WHAT IS NEEDED: Where in the records does the word "Rîșcani" appear? Copy each line that holds it.

Data entries:
────────────────────────────────────────

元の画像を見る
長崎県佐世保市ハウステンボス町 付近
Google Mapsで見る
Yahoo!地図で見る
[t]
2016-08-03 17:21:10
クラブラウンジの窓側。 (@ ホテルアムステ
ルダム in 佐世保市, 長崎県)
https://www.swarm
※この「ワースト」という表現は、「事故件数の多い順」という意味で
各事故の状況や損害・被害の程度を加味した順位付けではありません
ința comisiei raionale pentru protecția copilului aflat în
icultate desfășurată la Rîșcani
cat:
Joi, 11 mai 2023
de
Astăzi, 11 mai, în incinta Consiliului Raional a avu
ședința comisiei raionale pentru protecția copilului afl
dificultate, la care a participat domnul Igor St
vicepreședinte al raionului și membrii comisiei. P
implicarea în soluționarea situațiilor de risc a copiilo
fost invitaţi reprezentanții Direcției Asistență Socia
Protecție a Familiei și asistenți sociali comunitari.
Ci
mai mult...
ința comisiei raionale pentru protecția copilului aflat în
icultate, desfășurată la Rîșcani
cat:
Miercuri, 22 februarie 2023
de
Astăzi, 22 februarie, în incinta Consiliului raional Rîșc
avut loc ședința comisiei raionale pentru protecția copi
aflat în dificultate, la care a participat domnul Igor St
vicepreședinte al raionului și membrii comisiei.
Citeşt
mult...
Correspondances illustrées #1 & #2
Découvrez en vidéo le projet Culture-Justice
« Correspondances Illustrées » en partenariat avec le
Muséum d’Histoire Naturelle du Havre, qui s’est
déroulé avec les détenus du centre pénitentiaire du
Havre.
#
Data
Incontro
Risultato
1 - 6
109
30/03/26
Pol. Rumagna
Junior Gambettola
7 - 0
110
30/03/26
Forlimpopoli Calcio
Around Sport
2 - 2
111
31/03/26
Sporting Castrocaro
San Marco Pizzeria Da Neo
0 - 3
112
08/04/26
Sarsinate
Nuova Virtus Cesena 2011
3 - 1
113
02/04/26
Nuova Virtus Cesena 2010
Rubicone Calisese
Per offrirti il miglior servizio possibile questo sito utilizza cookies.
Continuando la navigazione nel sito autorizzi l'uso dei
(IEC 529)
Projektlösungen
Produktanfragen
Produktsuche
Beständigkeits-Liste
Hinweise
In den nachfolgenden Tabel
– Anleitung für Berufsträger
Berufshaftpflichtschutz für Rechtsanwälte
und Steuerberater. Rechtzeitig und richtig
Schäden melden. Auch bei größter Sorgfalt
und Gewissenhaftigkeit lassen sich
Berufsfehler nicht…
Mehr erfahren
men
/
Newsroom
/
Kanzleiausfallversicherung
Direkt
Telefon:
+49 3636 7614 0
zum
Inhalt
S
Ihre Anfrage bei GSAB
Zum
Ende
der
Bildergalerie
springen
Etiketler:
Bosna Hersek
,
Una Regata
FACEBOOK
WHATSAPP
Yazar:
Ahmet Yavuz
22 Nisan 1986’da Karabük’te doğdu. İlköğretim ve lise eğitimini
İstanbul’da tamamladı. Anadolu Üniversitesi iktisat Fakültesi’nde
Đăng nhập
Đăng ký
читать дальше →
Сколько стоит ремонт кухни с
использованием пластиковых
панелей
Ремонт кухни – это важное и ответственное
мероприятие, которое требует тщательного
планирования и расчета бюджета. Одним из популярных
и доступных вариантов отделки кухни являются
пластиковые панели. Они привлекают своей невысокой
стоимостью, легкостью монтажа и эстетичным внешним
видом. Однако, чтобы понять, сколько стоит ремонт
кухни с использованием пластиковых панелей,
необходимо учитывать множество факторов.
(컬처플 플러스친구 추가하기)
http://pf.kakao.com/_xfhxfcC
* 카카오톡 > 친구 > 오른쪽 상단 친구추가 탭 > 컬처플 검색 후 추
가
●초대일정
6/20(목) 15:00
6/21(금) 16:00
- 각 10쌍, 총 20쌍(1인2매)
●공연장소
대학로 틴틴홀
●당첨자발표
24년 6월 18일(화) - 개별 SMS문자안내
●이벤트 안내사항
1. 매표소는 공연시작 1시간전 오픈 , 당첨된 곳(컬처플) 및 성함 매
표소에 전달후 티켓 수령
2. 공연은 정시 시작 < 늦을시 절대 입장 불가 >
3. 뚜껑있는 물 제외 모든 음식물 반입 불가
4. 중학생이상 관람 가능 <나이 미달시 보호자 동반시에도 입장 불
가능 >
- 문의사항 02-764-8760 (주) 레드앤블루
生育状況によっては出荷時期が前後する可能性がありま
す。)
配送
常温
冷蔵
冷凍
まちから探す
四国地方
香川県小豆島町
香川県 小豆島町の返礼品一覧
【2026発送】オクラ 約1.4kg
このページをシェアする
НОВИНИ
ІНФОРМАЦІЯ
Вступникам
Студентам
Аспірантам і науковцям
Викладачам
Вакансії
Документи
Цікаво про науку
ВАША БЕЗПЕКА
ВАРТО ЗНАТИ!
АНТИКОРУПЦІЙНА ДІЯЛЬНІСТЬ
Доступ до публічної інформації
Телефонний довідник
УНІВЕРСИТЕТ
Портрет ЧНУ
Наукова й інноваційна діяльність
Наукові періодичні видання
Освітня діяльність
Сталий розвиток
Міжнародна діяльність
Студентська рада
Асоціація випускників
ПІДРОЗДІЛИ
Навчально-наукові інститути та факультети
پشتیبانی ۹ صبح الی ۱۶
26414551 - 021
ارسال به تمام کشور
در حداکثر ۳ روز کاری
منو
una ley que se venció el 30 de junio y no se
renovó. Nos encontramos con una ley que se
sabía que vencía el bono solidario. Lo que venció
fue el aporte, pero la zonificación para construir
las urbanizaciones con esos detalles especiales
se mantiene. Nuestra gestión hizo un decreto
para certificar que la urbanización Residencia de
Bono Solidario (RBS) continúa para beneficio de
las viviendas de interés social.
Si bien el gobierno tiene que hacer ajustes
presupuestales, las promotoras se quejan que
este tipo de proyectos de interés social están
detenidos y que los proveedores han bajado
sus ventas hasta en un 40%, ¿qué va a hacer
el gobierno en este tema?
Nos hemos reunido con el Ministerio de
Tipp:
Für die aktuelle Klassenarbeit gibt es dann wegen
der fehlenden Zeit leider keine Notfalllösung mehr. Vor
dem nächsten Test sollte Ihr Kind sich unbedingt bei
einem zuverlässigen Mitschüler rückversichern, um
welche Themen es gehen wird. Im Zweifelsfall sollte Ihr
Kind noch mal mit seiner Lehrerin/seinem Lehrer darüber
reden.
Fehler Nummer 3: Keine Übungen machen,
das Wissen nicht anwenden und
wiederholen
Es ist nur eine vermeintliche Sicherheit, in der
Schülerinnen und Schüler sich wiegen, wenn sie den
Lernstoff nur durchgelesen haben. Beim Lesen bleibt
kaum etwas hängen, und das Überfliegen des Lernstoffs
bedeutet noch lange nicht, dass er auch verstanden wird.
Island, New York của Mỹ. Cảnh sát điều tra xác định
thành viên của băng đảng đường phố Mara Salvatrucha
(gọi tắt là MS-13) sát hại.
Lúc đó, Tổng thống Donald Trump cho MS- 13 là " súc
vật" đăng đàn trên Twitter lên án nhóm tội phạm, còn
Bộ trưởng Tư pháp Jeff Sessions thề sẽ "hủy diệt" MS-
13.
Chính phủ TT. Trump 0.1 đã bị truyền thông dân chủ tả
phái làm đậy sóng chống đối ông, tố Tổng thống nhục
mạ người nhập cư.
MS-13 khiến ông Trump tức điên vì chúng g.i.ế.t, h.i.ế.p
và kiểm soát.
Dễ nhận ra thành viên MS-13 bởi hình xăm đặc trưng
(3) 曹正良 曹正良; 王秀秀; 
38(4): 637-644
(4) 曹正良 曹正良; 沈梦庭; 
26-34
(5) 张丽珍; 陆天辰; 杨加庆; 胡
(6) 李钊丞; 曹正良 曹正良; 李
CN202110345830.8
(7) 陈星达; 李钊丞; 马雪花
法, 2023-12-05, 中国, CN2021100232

────────────────────────────────────────

RESULT:
icultate desfășurată la Rîșcani
icultate, desfășurată la Rîșcani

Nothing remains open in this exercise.